In 2013-14, Gazole CD Block had 8 ferry services and 9 originating/ terminating bus routes.

Eklakhi Junction railway station is on the Howrah–New Jalpaiguri line. The Eklakhi-Balurghat branch line links Eklakhi to Balurghat.

National Highway 12 (old number NH 34) and State Highway 10 cross at Gazole.

==Education==
In 2013-14, Gazole CD Block had 219 primary schools with 24,283 students, 24 middle schools with 3,116 students, 17 high schools with 28,245 students and 17 higher secondary schools with 21,342 students. Gazole CD Block had 1 general degree college with 4,335 students, 3 technical/ professional institutions with 300 students and 936 institutions for special and non-formal education with 21,840 students.

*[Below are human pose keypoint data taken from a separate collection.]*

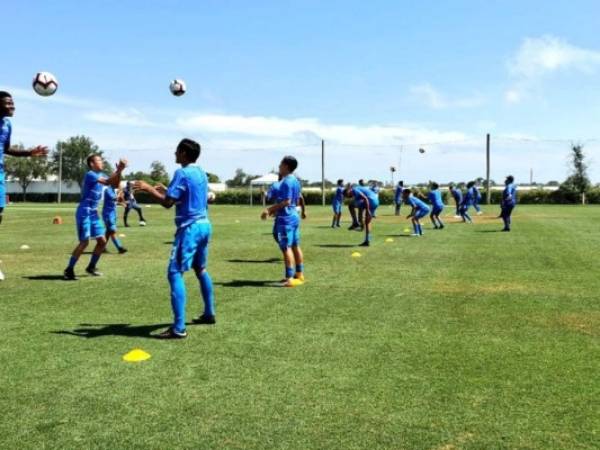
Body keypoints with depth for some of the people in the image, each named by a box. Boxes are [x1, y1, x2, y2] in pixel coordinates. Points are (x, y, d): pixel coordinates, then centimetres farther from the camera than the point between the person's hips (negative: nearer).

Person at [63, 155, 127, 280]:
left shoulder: (101, 175, 12)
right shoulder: (90, 175, -14)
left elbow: (115, 185, 10)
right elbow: (108, 182, -27)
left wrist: (119, 171, -4)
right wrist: (118, 170, -29)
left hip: (94, 213, 9)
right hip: (84, 213, -9)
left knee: (102, 241, 7)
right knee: (84, 242, -11)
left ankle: (91, 267, 21)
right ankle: (69, 270, -2)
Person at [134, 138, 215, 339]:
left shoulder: (182, 173, -12)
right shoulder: (201, 173, 14)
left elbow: (168, 203, -16)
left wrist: (148, 189, -4)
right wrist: (166, 190, 28)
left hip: (190, 228, -9)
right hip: (204, 224, 9)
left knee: (175, 273, -10)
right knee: (200, 270, 22)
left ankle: (179, 328, -14)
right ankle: (209, 314, 32)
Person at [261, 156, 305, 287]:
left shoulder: (286, 182, -16)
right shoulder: (295, 181, 13)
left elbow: (286, 201, -23)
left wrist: (270, 209, -19)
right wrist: (276, 209, 24)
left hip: (285, 218, -10)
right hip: (294, 216, 10)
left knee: (286, 248, -9)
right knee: (295, 246, 15)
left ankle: (290, 278, -11)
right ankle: (299, 274, 22)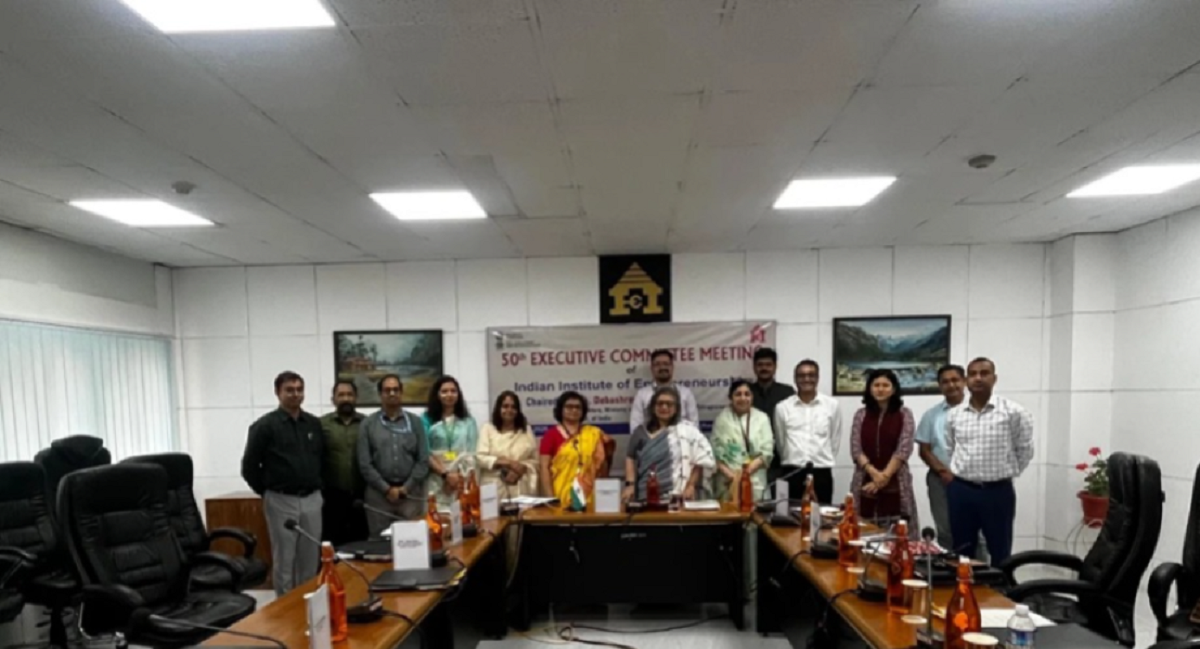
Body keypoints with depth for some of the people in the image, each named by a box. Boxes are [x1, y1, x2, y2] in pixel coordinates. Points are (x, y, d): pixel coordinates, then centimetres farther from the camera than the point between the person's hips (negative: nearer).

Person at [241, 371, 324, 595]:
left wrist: (316, 487, 11)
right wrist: (267, 492, 1)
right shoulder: (265, 425, -8)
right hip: (281, 501, -4)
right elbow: (249, 467, -4)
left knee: (311, 559, 11)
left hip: (312, 500, 4)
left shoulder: (315, 424, 6)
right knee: (284, 559, 5)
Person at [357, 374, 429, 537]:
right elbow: (364, 464, -1)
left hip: (411, 493, 1)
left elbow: (423, 460, 2)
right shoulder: (368, 424, 5)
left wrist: (406, 488, -7)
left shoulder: (415, 422, 7)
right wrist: (386, 489, -8)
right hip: (378, 494, 0)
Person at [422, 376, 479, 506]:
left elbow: (472, 453, 6)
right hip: (437, 482, -2)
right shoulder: (427, 419, 2)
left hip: (464, 481, 2)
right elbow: (425, 454, -4)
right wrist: (445, 474, -12)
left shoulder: (468, 420, 11)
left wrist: (461, 476, -8)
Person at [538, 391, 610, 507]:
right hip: (560, 497, -2)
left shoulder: (594, 434, 9)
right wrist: (550, 498, -10)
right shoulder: (551, 434, 1)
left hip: (588, 496, 2)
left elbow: (601, 467, 12)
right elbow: (544, 468, -4)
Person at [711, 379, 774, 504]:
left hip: (755, 482, 1)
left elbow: (767, 452, 1)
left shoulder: (762, 418, 7)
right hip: (727, 482, -1)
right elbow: (715, 452, 0)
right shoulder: (722, 419, 4)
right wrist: (730, 475, -13)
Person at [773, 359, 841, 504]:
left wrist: (824, 460, 12)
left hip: (822, 472, 0)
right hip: (793, 473, 0)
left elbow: (835, 440, 10)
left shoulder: (832, 405, 2)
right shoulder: (782, 407, 1)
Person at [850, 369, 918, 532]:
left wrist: (885, 475, -13)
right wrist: (874, 473, -13)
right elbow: (855, 449, 1)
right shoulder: (861, 415, 8)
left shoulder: (904, 414, 3)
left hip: (895, 484, -1)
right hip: (865, 483, 2)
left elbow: (903, 449, -5)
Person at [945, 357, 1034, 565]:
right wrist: (962, 472, 12)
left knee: (1000, 553, 8)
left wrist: (1006, 472, 6)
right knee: (961, 552, 12)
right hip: (960, 490, 3)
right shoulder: (954, 414, 4)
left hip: (998, 491, -3)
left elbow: (1024, 449, 2)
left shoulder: (1013, 412, -6)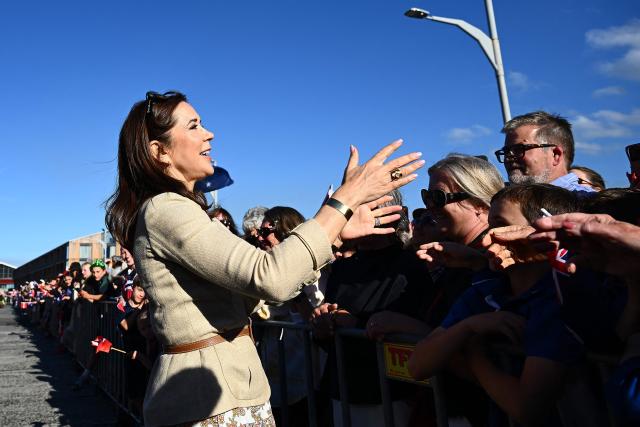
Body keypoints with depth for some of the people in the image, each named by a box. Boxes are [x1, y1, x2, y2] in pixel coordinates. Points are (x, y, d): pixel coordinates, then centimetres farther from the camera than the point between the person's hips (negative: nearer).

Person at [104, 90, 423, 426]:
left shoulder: (177, 210, 13)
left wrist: (334, 229, 4)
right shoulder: (164, 210, -18)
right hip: (207, 400, -9)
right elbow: (271, 279, -30)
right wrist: (347, 198, -21)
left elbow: (247, 293, 8)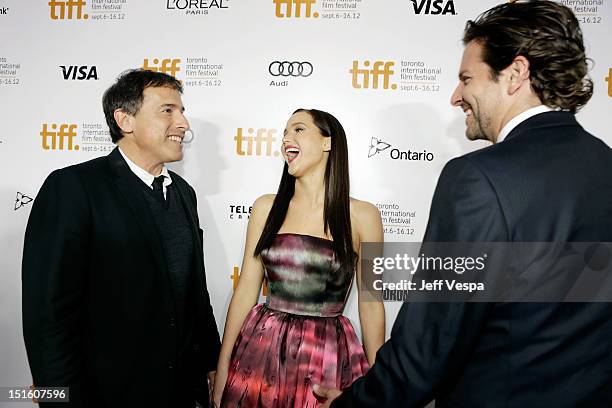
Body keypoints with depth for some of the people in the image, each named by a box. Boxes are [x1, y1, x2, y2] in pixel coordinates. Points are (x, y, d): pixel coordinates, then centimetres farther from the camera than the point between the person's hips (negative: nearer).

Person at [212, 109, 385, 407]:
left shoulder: (362, 215, -5)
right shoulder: (266, 207, 1)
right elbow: (246, 291, 2)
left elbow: (370, 304, 0)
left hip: (328, 353, -1)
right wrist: (222, 372, 2)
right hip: (260, 349, 2)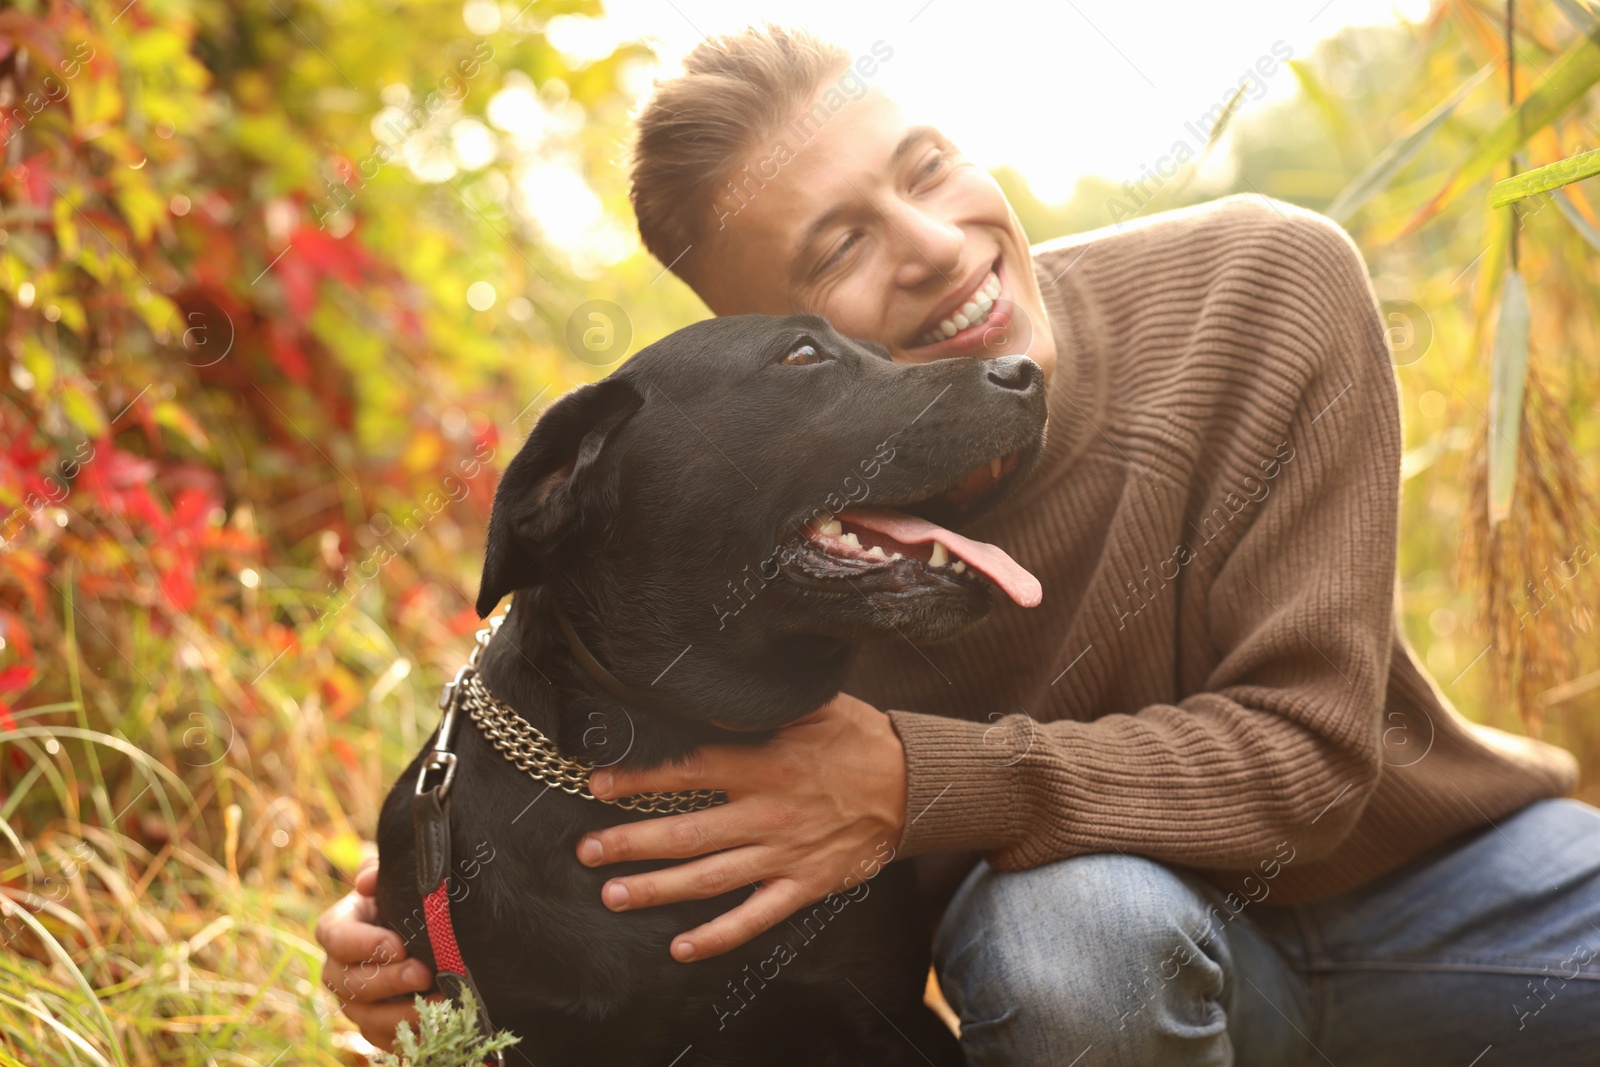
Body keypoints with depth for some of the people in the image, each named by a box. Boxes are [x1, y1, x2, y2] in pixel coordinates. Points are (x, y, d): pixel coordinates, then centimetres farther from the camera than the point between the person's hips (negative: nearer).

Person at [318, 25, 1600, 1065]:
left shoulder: (1268, 284, -21)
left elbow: (1308, 745, -25)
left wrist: (919, 783, -38)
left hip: (1432, 859, 1)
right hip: (1109, 931, 0)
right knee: (1063, 916, -37)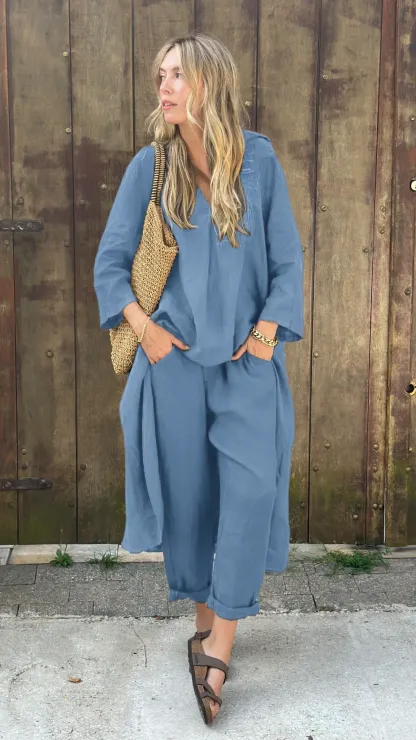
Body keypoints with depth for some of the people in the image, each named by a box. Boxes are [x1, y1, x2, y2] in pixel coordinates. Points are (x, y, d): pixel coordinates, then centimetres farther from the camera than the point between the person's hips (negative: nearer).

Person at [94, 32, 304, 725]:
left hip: (247, 361, 0)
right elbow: (110, 262, 4)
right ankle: (206, 615, 28)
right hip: (174, 359, 1)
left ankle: (217, 646, 2)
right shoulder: (149, 166, 0)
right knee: (188, 492, 8)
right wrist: (144, 328, -6)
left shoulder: (258, 160, 0)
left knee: (251, 492, -9)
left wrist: (265, 335, -5)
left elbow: (287, 258, 3)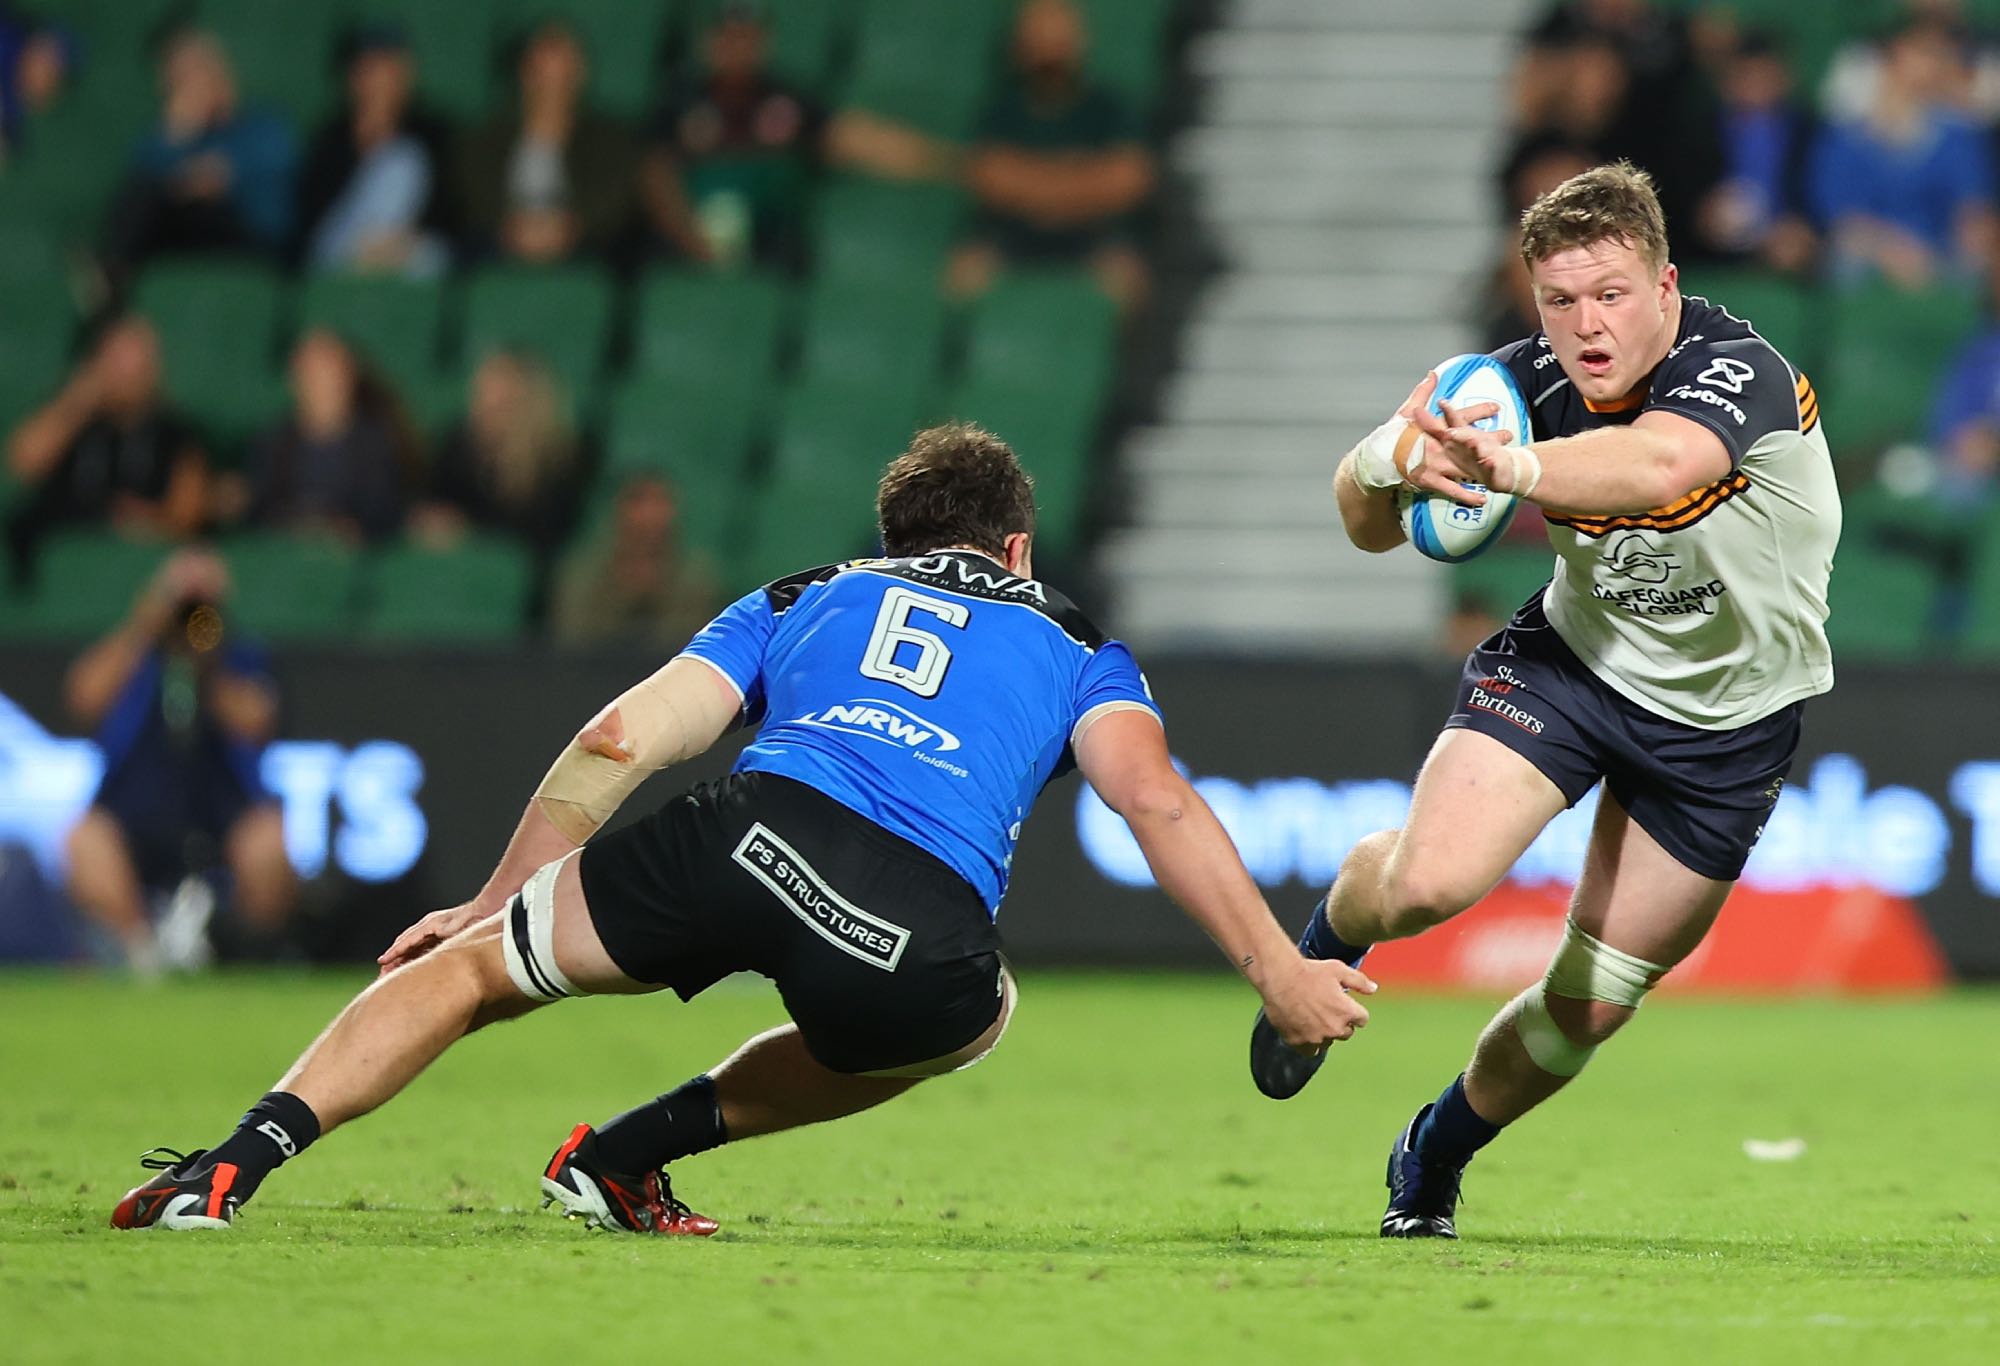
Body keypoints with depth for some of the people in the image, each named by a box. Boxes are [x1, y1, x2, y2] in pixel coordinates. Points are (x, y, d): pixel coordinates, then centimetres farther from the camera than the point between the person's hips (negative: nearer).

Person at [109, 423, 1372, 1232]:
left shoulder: (802, 600, 33)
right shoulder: (1070, 642, 30)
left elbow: (622, 738, 24)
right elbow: (1158, 801, 11)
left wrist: (492, 902, 31)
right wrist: (1276, 968, 8)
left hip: (756, 830, 1)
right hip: (924, 936, -1)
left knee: (474, 967, 19)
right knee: (968, 1018, 36)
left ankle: (236, 1163, -1)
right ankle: (630, 1155, 29)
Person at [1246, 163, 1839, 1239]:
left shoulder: (1739, 373, -31)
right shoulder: (1523, 383, -18)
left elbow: (1653, 468, -53)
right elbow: (1368, 526, -13)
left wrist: (1507, 466, -70)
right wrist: (1386, 462, -38)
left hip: (1727, 720, -1)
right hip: (1571, 657, 1)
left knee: (1590, 1004, 6)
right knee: (1432, 879, -24)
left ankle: (1435, 1158, 34)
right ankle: (1326, 943, 13)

As per the 2011 census, in Gazole CD Block, amongst the 286 inhabited villages, 62 villages did not have a school, 151 villages had more than 1 primary school, 73 villages had at least 1 primary and 1 middle school and 35 villages had at least 1 middle and 1 secondary school.

===Colleges===
- Gazole Mahavidyalaya
- Adarshabani Teacher's Training College
- Pandua Ideal Teacher's College
- North Malda Teachers' Education College
- David Hare Teacher's Training College
- Gazole College of Education

===High schools===
- Tiakati High School
- Pandua A.K. High School
- Gajol Haji Nakoo Mahammad High School
- Shyam Sukhi Balika Siksha Niketan
- Moyna High School
- Dharani Bhuban Shashi Vidyapith (H.S.)
- Hatimari High School
- Ram Chandra Saha Balika Vidyalaya
- Swechand Parameswari Vidyamandir
- Chandrabati Saha Vidyapith
- Tarikullah Sarkar High School
- Badnagra High School
- Raniganj Krishnachndra High School
- Mashaldighi Sibabrati Vidyapith
- Ahora Vivekananda Shikhaniketan
- Dubakhoksan Bairdangi K.R. High School
- Alal High School
- Madnahar Jr High School
- Babupur High School (H.S)
- Rajaramchak High Madrasha

==Healthcare==
In 2014, Gazole CD Block had 2 rural hospitals and 3 primary health centres, with total 70 beds and 13 doctors (excluding private bodies). It had 60 family welfare subcentres. 3,955 patients were treated indoor and 252,694 patients were treated outdoor in the hospitals, health centres and subcentres of the CD Block.

Gazole Rural Hospital at Gazole (with 30 beds) is the main medical facility in Gazole CD Block. Hatimari Rural Hospital at Hatimari (with 30 beds) is another major rural facility. There are primary health centres at Babupur (with 4 beds), Kutubshahar (Pandua PHC) (with 10 beds) and Purba Ranipur (Ranipur PHC) (with 10 beds).